Thank you, Mr. Chairman. I would like to speak to the Yellowknife courthouse for just a minute too, since most of the Members have touched on that. I think there is a business case and an argument to be made for the fact that Yellowknife may need a new courthouse and that we've been in leased space and there are issues of security and there are issues of access and interview rooms and accommodating people. I haven't read the report in-depth. I think there's an argument to be made for owing a standalone court services building in Yellowknife, as opposed to leasing something and spending a lot of money modifying it over the years. But the price tag of an anticipated $41 million, I don't know who came up or dreamt up the plan for this building, but just to put in on an order of magnitude with other buildings in Yellowknife that would cost around the same amount of money, I think the Stanton Territorial Hospital probably cost -- mind you, a few years ago, but not that long ago -- maybe in the neighbourhood of $50 million. I think the new Inuvik hospital cost around $50 million, more recently constructed than the Stanton hospital. We know what the North Slave Correctional Centre cost: almost $50 million. But when the Minister says that we're not building a monument and we're going to bring our old furniture over and that's going to save a lot of money, I'm sorry. A $41 million building is an astronomically expensive building. I'm not saying that we shouldn't do it right and do it once and make it what we what we want to make, but make no mistake. The building that we're sitting in tonight was about a $26 million building 10 years ago, and there's nothing but the best of everything in this building, and we didn't have to move the furniture from the old facility.

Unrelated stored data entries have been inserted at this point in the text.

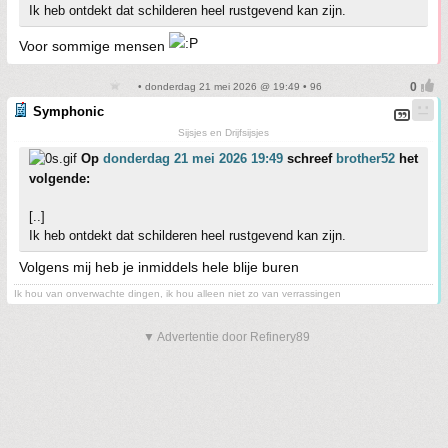
Ik heb ontdekt dat schilderen heel rustgevend kan zijn.
Voor sommige mensen
• donderdag 21 mei 2026 @ 19:49 • 96
Symphonic
Sijsjes en Drijfsijsjes
Op
donderdag 21 mei 2026 19:49
schreef
brother52
het
volgende:
[..]
Ik heb ontdekt dat schilderen heel rustgevend kan zijn.
Volgens mij heb je inmiddels hele blije buren
Ik hou van onverwachte dingen, ik hou alleen niet zo van verrassingen
▼ Advertentie door Refinery89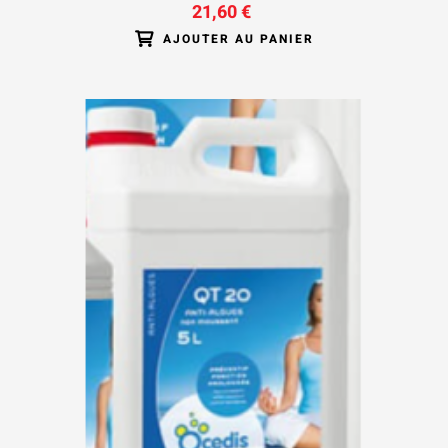
21,60 €
AJOUTER AU PANIER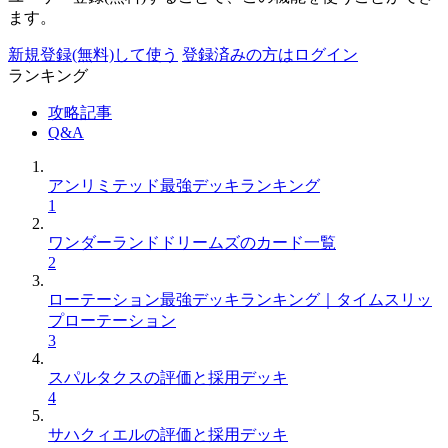
ます。
新規登録(無料)して使う
登録済みの方はログイン
ランキング
攻略記事
Q&A
アンリミテッド最強デッキランキング
1
ワンダーランドドリームズのカード一覧
2
ローテーション最強デッキランキング｜タイムスリッ
プローテーション
3
スパルタクスの評価と採用デッキ
4
サハクィエルの評価と採用デッキ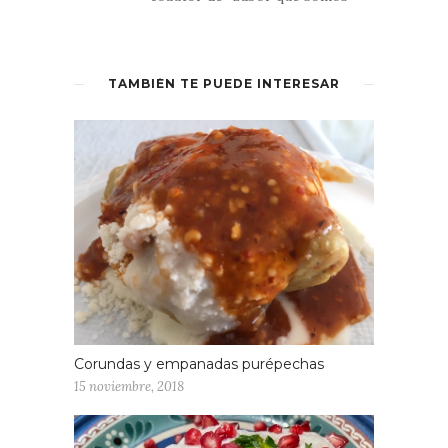
TAMBIÉN TE PUEDE INTERESAR
Corundas y empanadas purépechas
15 noviembre, 2018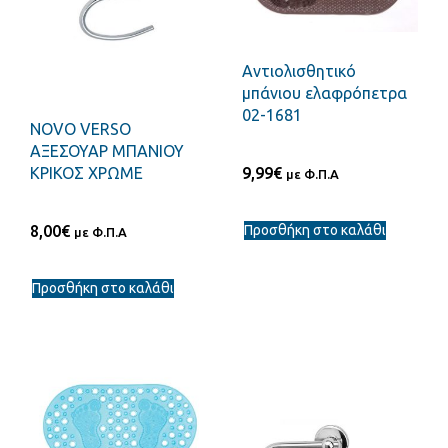
Αντιολισθητικό
μπάνιου ελαφρόπετρα
02-1681
NOVO VERSO
ΑΞΕΣΟΥΑΡ ΜΠΑΝΙΟΥ
9,99
€
ΚΡΙΚΟΣ ΧΡΩΜΕ
με Φ.Π.Α
Προσθήκη στο καλάθι
8,00
€
με Φ.Π.Α
Προσθήκη στο καλάθι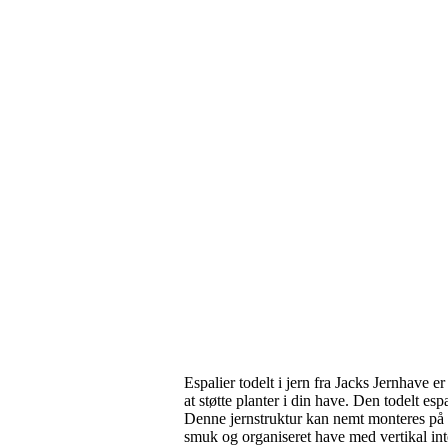
Espalier todelt i jern fra
Jacks Jernhave
er 
at støtte planter i din have. Den todelt esp
Denne jernstruktur kan nemt monteres på 
smuk og organiseret have med vertikal inter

Sometimes I just wished that we could put things in the context of looking at what people do deal with in the smaller communities. Yellowknife is the capital; let's give Yellowknife its due. Half of the population of the Northwest Territories lives here. But you know sometimes I just wished that we could put something like this in the context of you have to go to the communities; you just have to go to the small communities and drive down the streets, and look at the people's houses, and look at their schools that are cracking, and look at the nursing station, and look at the brown patch in Nahanni Butte where the kids play soccer. I mean, sometimes you just have to put this in the context of the range of what we're dealing with here. Just imagine this. You have somebody in a small community, they're living in a homeownership unit, something they've been struggling to maintain on their own, they have a brush with the law, now a big system kicks into place. We've taken away the regional community justice coordinators so we can give them back that little pittance of whatever it is, $267,000, back to the community and say we're doing you a favour. So now this person comes in contact with our justice system. So we'll put them on a jet with an RCMP escort, we'll fly them to Yellowknife, we'll accommodate them in a $50 million jail, and then we'll usher them over to the $40 million courthouse done up sparing no expense. I wish somebody could view this from another planet and just see how this could look. Try to imagine it. We bring them to the big city here, we take them into a building probably like nothing they've ever seen before, with all things shiny and bright and glass and beautiful woodwork, and sit them up in front of a guy with a gavel and say welcome to the justice system. But, you know, I guess at the end of the day they get to off to that nice prison facility and we'll put them in a cage and we'll lock the door, and maybe we'll do a little programming with them and hopefully send them back to their community in better shape.
There's just something about the contradiction of the way we do stuff that makes me sick. When the Minister talks about oh, yes, we killed the five positions for community justice coordinators in the communities. Probably one of very few jobs in some of these communities. But we did that because we're going to give those communities back that money so they can do something about community justice in their communities. But we're going to build a $40 million courthouse in Yellowknife. There's something wrong with this picture, Mr. Chairman.
This is not a utilitarian kind of building we're talking about here, let's be honest. This is elaborate. It is a monument. Sure, we know we're proud in the Northwest Territories and we have nice infrastructure and nice facilities in our capital and why would you want to build anything less. But I don't know; $41 million. I'd like to ask the Minister who came up with that plan that designed that number. Where did that number come from? Is that a Class A estimate? Thank you, Mr. Chairman.